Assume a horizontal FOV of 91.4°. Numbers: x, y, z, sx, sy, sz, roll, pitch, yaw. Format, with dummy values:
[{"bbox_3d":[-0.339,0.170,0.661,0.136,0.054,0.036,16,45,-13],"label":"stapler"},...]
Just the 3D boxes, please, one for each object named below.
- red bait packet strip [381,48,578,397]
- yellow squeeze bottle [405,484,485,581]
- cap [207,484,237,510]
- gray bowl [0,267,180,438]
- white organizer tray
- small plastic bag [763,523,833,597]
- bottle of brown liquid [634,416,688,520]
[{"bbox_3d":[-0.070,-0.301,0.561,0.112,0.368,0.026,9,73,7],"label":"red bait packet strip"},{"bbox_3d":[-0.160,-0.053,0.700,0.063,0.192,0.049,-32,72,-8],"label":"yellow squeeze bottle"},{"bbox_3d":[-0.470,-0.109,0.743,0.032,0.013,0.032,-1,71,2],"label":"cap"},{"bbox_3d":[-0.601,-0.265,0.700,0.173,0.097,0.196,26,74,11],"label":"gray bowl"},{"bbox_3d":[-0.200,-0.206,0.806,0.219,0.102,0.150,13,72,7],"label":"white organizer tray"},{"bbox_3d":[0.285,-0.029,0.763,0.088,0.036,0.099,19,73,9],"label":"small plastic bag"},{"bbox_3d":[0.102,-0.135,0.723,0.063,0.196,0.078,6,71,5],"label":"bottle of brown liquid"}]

═══

**DIRECTIONS FOR THIS TASK**
Nothing but an exact repetition of the entries is expected here.

**RESULT OF THIS EXERCISE**
Assume a horizontal FOV of 91.4°. Numbers: x, y, z, sx, sy, sz, roll, pitch, yaw. Format, with dummy values:
[{"bbox_3d":[-0.339,0.170,0.661,0.136,0.054,0.036,16,45,-13],"label":"stapler"},...]
Just the 3D boxes, please, one for each object named below.
- red bait packet strip [381,48,578,397]
- yellow squeeze bottle [405,484,485,581]
- cap [207,484,237,510]
- gray bowl [0,267,180,438]
- white organizer tray
- small plastic bag [763,523,833,597]
- bottle of brown liquid [634,416,688,520]
[{"bbox_3d":[-0.070,-0.301,0.561,0.112,0.368,0.026,9,73,7],"label":"red bait packet strip"},{"bbox_3d":[-0.160,-0.053,0.700,0.063,0.192,0.049,-32,72,-8],"label":"yellow squeeze bottle"},{"bbox_3d":[-0.470,-0.109,0.743,0.032,0.013,0.032,-1,71,2],"label":"cap"},{"bbox_3d":[-0.601,-0.265,0.700,0.173,0.097,0.196,26,74,11],"label":"gray bowl"},{"bbox_3d":[-0.200,-0.206,0.806,0.219,0.102,0.150,13,72,7],"label":"white organizer tray"},{"bbox_3d":[0.285,-0.029,0.763,0.088,0.036,0.099,19,73,9],"label":"small plastic bag"},{"bbox_3d":[0.102,-0.135,0.723,0.063,0.196,0.078,6,71,5],"label":"bottle of brown liquid"}]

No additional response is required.